Richard Dawkins, the Protestant atheist
By THOMAS JACKSON - GUARDIAN.CO.UK
Added: Tue, 08 Feb 2011 18:09:35 UTC
Thanks to Jums and Timecatcher for the link

Richard Dawkins's 'understanding of Catholic theology seems to be nil'.
My problem with Richard Dawkins is not that he is an atheist. I admire that. It's that he's a Protestant atheist. Religion, many think, has been slain by the experimental method of science. Beginning with Galileo's experiments on free fall, science has succeeded because it is value-free, objective and proves its points not by nebulous belief but by rigorous logic and verified proof. This is a complete misunderstanding.
The history of the experimental method shows us that, far from being value-free, it was deeply enmeshed with a Protestant myth, as in its post-Protestant phase it continues to be. At fundamental issue in the Reformation was the Catholic idea of nature as a sacrament. In the Catholic view nature is a single organic being with a soul. God is not outside nature but within it, the material world is his body so to speak. The whole point of Thomas Aquinas's five ways, so deeply misunderstood by Dawkins, is to show that God is to be identified with Aristotle's first cause, the first link within the causal chain of being. "God is within the universe, and that innermostly", Aquinas wrote.
To the reformers this was the grossest idolatry. To them, God was quite other. They would show, by science, that the universe is a collection of machines, testifying to the wisdom of their manufacturer by their most marvellous ingenuity.
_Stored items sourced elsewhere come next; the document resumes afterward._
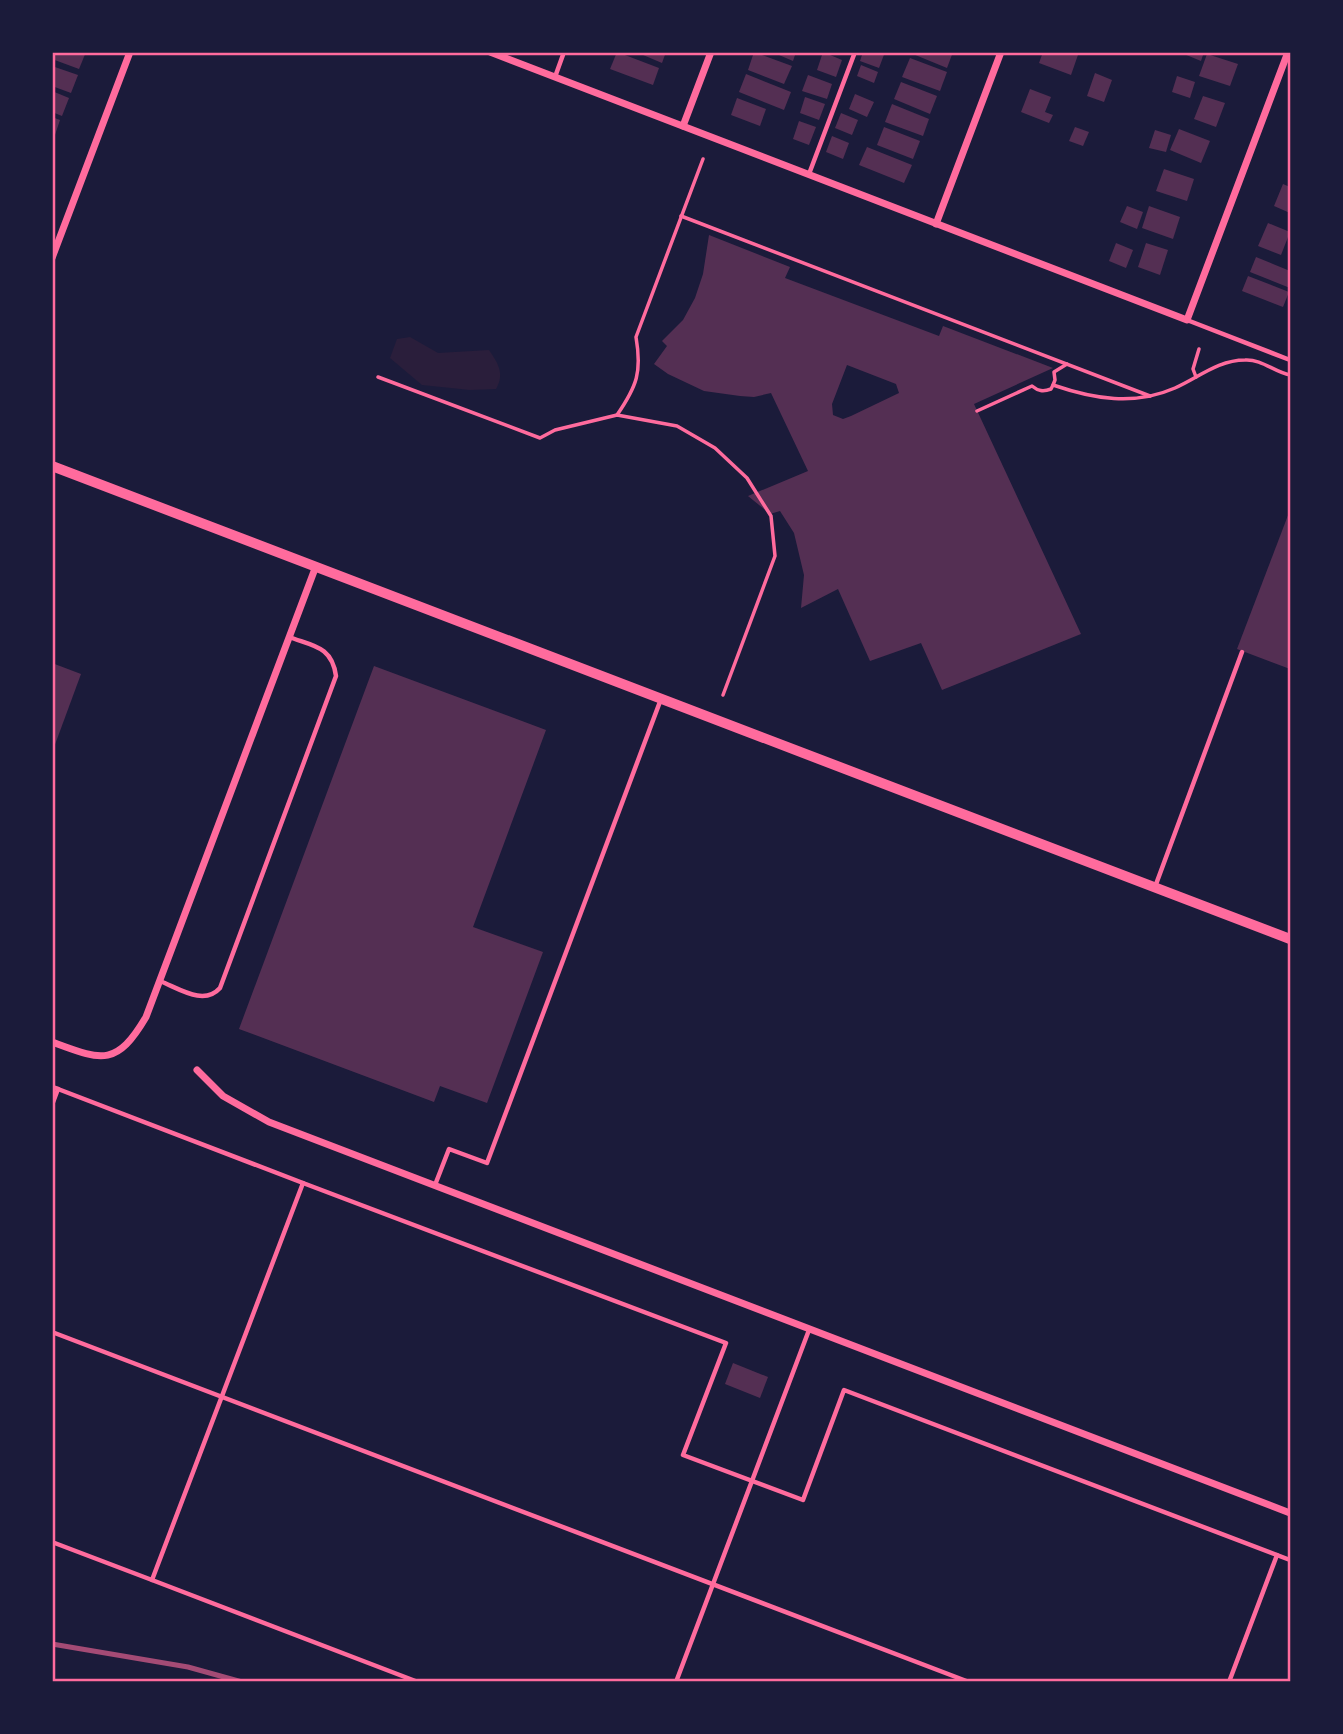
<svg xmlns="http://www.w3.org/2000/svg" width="1343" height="1734" font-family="Montserrat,sans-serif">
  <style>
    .green { fill: #2a1e3b }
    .building { fill: #542f53; fill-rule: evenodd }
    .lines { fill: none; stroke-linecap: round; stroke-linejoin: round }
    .path { stroke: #ff6b9d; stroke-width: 3.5 }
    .service { stroke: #ff6b9d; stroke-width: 4.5 }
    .minor { stroke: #ff6b9d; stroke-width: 7 }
    .tertiary { stroke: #ff6b9d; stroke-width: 10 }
    .rail { stroke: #a44b75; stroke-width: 5 }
    .neatline { fill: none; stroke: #ff6b9d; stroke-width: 2.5 }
  </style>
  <rect width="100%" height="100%" fill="#1b1b3a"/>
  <path class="green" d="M410,337L438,353L489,350C498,363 505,374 496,389L470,390L422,385L390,358L397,339Z"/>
  <g class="building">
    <polygon points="52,52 86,52 79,69 52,59"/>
    <polygon points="617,52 659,68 653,85 610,69"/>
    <polygon points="636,52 666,52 662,63"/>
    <polygon points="754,52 792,66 784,84 748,70"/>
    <polygon points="772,52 796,52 793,61"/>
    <polygon points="823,52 842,60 836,77 817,70"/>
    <polygon points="863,52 885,52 879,68 860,61"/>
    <polygon points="908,52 953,52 947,68"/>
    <polygon points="1043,52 1079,52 1071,75 1039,63"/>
    <polygon points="1179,52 1204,52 1201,61"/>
    <polygon points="1207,54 1238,64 1230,86 1199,76"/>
    <polygon points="910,58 947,72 940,91 902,77"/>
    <polygon points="861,65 878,72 874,83 857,76"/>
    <polygon points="52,66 78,75 71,93 52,86"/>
    <polygon points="1095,73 1112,80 1104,102 1087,96"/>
    <polygon points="746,74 791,92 784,110 739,92"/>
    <polygon points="808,75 832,84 827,99 802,91"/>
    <polygon points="1177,76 1195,82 1190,98 1172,92"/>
    <polygon points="901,82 937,96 930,114 894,99"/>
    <polygon points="1030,89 1051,97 1045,112 1053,115 1049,123 1021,112"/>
    <polygon points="52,91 69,98 62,116 52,112"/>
    <polygon points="855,94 874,102 867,117 849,109"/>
    <polygon points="1203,96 1225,103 1216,127 1194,119"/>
    <polygon points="805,97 825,104 819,120 800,113"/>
    <polygon points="737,98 766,109 760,126 731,115"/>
    <polygon points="892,104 929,119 923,136 885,122"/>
    <polygon points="841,113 858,120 852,135 835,128"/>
    <polygon points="52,117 60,120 53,141 52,141"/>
    <polygon points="799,121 816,127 809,145 793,139"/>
    <polygon points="884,127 920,141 913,159 877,145"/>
    <polygon points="1075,127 1089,132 1083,146 1069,141"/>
    <polygon points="1179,129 1210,141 1201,163 1170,150"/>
    <polygon points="1155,130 1171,135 1166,152 1149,148"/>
    <polygon points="832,136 849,143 843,159 826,152"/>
    <polygon points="867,147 912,165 904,183 859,165"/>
    <polygon points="1164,169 1194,179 1187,201 1156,191"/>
    <polygon points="1283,184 1290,187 1290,213 1274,206"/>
    <polygon points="1127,206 1143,212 1137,229 1120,222"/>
    <polygon points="1149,206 1180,217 1173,239 1142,228"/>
    <polygon points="1268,223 1290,232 1281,255 1258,246"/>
    <path d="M709,235L790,267L785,278L939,336L943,326L1053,368L974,404L1081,634L942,690L921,643L870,661L838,589L801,608L804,575L794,533L780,511L770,514L748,496L808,471L771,393L754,397L740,396L704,391L668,374L654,364L667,346L662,341L683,320L695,298L703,274ZM847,365L896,384L899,393L851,416L843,419L833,415L832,404Z"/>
    <polygon points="1116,243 1133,250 1126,268 1109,261"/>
    <polygon points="1146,243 1168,250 1160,275 1138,267"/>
    <polygon points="1256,257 1290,271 1290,288 1250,272"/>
    <polygon points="1248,276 1289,292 1283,307 1242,291"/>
    <polygon points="1290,510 1290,669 1237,649"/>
    <polygon points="52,663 81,674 53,750 52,750"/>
    <polygon points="374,666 546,730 473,927 543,952 487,1103 440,1086 434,1102 239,1029"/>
    <polygon points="733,1363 768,1377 760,1398 725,1384"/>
  </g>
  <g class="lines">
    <g class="path">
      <polyline points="681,216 1150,396"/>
      <polyline points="378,377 540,438 555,430 617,415 677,426 715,448 747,478 771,516 775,556 723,695"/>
      <polyline points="1196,377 1193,369 1199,349"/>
      <polyline points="1053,385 1055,380 1054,372 1067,364"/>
      <path d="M977,411L1032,386C1038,391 1043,392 1051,389L1053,385C1094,399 1134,406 1175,388C1198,378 1218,360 1245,360C1262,359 1274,372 1290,375"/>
      <path d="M617,415C637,386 642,372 636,337L703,159"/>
    </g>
    <g class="service">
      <polyline points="555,77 564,52"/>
      <polyline points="809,174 855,52"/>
      <polyline points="1187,320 1290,360"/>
      <polyline points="1155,887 1242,652"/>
      <path d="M160,981C180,989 204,1006 220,988L336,676C332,646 313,646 289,637"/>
      <polyline points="52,1087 58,1089 52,1105"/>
      <polyline points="303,1183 726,1343 683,1455 803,1500 844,1390 1290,1560"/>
      <polyline points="435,1185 449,1149 487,1163 661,699"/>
      <polyline points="52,1332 969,1682"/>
      <polyline points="52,1542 152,1580 303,1183 58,1089"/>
      <polyline points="152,1580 418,1682"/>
      <polyline points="676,1682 809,1330"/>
      <polyline points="1229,1682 1277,1555"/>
    </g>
    <g class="minor">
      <polyline points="490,52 1187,320 1288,52"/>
      <polyline points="683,126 711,52"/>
      <polyline points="936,224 1001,52"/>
      <polyline points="52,258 130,52"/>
      <path d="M52,1042C101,1060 116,1068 146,1017L316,566"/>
      <polyline points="197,1070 223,1096 269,1122 1290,1513"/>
    </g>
    <polyline class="tertiary" points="52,466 1290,939"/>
    <polyline class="rail" points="52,1644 188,1667 242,1682"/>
  </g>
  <rect width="1343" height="1734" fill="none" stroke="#1b1b3a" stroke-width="108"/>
  <rect x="54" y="54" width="1235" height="1626" class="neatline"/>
</svg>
Interrupted by the errors of Rome, the work of the Redemption "whereby the human race seeks to recover its right over nature" wrote Francis Bacon, rights that had been lost in the Fall, is to be restored by science. Robert Boyle's declared agenda is to show that natural events are controlled by laws that their supernatural lawgiver has laid down. Isaac Newton's investigations of gravity and motion are mixed up with his numerological analyses of scriptural texts, esoterically prophesying the final downfall of the Great Whore of Babylon. For William Paley the eyes are astonishingly delicate machines "constructed upon the same principles upon which we ourselves construct optical instruments".
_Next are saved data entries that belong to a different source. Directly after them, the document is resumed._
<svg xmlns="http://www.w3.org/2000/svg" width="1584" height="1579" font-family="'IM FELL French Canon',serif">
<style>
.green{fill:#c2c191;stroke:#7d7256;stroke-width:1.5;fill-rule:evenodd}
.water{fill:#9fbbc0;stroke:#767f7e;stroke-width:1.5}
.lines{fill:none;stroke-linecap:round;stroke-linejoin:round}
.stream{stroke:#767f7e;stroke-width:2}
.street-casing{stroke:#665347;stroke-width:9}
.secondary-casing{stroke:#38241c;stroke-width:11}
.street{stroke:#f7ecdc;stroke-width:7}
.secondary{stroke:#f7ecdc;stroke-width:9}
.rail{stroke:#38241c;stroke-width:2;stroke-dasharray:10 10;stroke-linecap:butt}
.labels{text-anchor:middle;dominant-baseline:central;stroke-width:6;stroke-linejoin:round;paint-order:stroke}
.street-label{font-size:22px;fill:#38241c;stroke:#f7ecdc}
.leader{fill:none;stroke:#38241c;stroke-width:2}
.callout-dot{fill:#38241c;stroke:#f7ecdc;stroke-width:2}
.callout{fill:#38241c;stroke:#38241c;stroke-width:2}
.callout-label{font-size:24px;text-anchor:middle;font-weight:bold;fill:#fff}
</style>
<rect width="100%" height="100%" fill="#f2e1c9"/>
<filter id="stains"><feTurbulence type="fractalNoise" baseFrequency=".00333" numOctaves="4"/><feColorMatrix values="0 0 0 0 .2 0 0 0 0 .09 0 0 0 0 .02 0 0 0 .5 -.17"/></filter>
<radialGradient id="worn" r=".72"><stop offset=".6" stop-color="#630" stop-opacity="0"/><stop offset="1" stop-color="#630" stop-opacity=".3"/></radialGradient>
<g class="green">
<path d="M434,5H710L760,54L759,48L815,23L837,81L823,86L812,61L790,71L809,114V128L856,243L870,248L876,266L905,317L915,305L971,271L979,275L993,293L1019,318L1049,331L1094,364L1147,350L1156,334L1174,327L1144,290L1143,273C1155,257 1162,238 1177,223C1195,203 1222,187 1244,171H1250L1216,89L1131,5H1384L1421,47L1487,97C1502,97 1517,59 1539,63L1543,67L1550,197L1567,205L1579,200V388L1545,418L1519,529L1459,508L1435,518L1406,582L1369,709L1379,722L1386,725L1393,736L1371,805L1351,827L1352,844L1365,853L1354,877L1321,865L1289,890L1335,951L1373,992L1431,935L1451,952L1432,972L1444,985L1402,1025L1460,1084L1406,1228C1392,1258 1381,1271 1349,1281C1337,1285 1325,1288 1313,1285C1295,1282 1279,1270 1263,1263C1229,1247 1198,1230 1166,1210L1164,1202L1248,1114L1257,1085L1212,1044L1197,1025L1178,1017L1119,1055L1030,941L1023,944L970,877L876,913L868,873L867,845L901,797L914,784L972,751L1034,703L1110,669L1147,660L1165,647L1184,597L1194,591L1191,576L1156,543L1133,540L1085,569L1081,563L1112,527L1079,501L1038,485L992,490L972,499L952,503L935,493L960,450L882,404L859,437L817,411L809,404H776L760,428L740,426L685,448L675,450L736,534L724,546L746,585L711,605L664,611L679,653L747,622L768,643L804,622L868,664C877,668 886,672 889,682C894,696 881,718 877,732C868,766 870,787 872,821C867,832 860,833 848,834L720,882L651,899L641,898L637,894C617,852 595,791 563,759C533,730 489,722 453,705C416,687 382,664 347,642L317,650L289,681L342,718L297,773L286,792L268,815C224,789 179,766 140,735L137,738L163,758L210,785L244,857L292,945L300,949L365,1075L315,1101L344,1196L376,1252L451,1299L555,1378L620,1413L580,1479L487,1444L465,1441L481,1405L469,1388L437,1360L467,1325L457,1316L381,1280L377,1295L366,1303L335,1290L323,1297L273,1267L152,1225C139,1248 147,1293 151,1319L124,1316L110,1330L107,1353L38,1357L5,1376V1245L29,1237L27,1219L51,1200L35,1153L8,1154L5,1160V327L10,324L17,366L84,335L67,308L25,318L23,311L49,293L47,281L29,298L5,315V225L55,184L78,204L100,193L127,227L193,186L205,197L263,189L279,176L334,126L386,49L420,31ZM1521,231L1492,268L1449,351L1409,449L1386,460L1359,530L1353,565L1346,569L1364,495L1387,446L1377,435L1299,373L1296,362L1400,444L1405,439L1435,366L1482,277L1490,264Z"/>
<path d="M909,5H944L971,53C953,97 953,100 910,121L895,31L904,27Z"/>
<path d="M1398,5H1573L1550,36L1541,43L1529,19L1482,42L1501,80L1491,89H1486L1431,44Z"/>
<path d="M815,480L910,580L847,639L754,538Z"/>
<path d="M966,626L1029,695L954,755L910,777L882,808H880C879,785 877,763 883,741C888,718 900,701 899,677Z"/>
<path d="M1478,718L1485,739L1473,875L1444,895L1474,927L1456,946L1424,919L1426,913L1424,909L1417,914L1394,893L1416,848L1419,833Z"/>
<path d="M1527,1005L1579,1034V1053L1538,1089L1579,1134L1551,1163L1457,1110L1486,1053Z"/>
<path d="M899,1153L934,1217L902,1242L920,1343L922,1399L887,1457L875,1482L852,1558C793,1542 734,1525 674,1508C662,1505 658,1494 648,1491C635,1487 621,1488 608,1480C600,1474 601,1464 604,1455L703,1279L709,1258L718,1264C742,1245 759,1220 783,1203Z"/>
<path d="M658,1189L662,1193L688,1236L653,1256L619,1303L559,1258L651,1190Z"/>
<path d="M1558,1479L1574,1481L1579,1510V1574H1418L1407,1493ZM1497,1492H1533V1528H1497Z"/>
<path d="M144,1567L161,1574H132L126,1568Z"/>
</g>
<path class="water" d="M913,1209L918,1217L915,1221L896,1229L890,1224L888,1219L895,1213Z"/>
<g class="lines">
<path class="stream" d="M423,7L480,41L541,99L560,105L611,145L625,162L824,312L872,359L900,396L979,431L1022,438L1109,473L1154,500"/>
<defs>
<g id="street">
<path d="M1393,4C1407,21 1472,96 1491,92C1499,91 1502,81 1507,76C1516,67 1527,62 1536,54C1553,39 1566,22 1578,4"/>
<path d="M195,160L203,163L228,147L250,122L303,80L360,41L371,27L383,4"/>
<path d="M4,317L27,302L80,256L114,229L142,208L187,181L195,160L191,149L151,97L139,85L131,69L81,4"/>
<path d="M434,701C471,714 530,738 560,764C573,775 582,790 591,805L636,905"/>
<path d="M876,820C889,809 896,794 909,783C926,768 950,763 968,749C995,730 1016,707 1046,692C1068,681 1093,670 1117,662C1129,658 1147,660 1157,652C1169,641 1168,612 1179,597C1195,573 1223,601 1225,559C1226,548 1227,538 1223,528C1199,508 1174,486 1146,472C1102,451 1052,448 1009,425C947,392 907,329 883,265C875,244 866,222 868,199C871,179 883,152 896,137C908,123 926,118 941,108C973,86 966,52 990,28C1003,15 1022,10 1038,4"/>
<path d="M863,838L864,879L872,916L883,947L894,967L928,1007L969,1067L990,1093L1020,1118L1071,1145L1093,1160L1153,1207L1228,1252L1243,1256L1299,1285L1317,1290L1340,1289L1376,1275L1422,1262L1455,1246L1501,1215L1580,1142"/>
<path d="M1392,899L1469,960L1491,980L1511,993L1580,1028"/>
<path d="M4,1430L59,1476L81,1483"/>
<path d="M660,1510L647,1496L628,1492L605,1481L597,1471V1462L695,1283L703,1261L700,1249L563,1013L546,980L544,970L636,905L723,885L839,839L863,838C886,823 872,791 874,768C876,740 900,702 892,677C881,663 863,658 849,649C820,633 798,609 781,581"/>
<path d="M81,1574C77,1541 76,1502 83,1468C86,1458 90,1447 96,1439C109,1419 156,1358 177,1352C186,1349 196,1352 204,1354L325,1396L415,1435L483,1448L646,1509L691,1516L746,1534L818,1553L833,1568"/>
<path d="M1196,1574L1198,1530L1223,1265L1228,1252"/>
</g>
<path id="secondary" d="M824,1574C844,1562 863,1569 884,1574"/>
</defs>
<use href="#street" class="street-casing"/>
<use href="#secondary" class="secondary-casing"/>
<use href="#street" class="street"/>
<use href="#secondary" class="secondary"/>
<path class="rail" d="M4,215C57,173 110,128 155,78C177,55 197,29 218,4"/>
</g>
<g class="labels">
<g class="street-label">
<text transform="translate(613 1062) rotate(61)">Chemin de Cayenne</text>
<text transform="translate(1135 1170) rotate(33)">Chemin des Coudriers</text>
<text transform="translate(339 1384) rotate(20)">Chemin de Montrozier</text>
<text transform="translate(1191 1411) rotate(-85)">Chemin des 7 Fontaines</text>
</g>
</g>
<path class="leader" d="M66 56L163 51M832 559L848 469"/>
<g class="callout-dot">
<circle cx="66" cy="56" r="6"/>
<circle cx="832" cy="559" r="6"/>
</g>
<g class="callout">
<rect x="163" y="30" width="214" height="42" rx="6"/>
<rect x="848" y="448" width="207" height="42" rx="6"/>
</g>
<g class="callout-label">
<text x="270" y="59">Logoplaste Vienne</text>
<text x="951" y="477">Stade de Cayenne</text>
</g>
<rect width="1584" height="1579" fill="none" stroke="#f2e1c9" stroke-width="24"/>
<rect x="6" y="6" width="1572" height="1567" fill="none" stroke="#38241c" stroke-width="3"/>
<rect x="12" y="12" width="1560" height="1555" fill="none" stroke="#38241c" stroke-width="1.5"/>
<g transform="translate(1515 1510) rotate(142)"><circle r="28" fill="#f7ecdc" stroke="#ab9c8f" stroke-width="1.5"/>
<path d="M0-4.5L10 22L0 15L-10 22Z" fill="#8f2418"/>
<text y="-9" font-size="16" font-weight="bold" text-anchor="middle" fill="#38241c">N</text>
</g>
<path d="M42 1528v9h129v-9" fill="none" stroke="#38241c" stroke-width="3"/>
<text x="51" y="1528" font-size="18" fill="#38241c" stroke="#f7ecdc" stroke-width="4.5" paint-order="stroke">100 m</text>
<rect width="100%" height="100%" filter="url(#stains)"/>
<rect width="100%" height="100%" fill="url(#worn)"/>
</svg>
All of this is the polar opposite to the thinking of the stalwartly Catholic Galileo. Astonishingly, the Dialogo and the Discorsi make it clear that many of the crucial experiments he describes he had never performed. And those he did perform do not always work. Two swinging pendulums of unequal weights do not keep time. Then why did he do them? He was not interested in experiments as verifications of material fact but as expressions of immaterial reality. Far from destroying the medieval conception of nature bound into one because it is an expression of the beauty of God, he saw himself as its champion. Deeply affected by the rediscovery of the Platonic myth of beauty in Renaissance Italy, he believed with Plato that earthly things are imperfect copies of heavenly archetypes, only glimpsed fitfully through mathematics.